→ RECORDS TO USE:
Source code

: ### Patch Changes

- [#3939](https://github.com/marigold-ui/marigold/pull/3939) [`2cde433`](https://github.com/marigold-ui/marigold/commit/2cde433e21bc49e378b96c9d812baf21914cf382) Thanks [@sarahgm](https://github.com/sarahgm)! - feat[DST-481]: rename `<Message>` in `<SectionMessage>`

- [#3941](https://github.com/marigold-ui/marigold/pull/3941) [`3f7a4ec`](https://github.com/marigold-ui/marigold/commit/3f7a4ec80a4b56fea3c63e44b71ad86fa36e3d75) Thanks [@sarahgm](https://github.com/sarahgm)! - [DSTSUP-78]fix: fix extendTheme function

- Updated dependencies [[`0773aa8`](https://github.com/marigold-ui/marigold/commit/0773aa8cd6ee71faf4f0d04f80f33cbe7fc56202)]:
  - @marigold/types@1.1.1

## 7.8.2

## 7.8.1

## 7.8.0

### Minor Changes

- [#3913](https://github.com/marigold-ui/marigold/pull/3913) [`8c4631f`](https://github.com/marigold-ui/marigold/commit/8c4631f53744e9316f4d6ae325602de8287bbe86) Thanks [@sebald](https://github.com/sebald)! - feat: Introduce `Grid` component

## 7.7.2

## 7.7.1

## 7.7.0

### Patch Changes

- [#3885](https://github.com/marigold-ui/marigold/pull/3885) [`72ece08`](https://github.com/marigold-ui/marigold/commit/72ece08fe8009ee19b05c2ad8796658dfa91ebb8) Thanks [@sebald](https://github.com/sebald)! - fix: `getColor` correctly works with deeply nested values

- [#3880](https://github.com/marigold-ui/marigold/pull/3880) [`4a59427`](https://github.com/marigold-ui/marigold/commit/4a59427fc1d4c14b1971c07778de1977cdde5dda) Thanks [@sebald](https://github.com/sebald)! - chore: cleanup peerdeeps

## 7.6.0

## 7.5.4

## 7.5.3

→ WHAT YOU HAVE TO DO: Reproduce the entries above exactly, starting at their first line and finishing with the line that contains "- feat[DST-481]: rename".

→ ANSWER SECTION:
Source code

: ### Patch Changes

- [#3939](https://github.com/marigold-ui/marigold/pull/3939) [`2cde433`](https://github.com/marigold-ui/marigold/commit/2cde433e21bc49e378b96c9d812baf21914cf382) Thanks [@sarahgm](https://github.com/sarahgm)! - feat[DST-481]: rename `<Message>` in `<SectionMessage>`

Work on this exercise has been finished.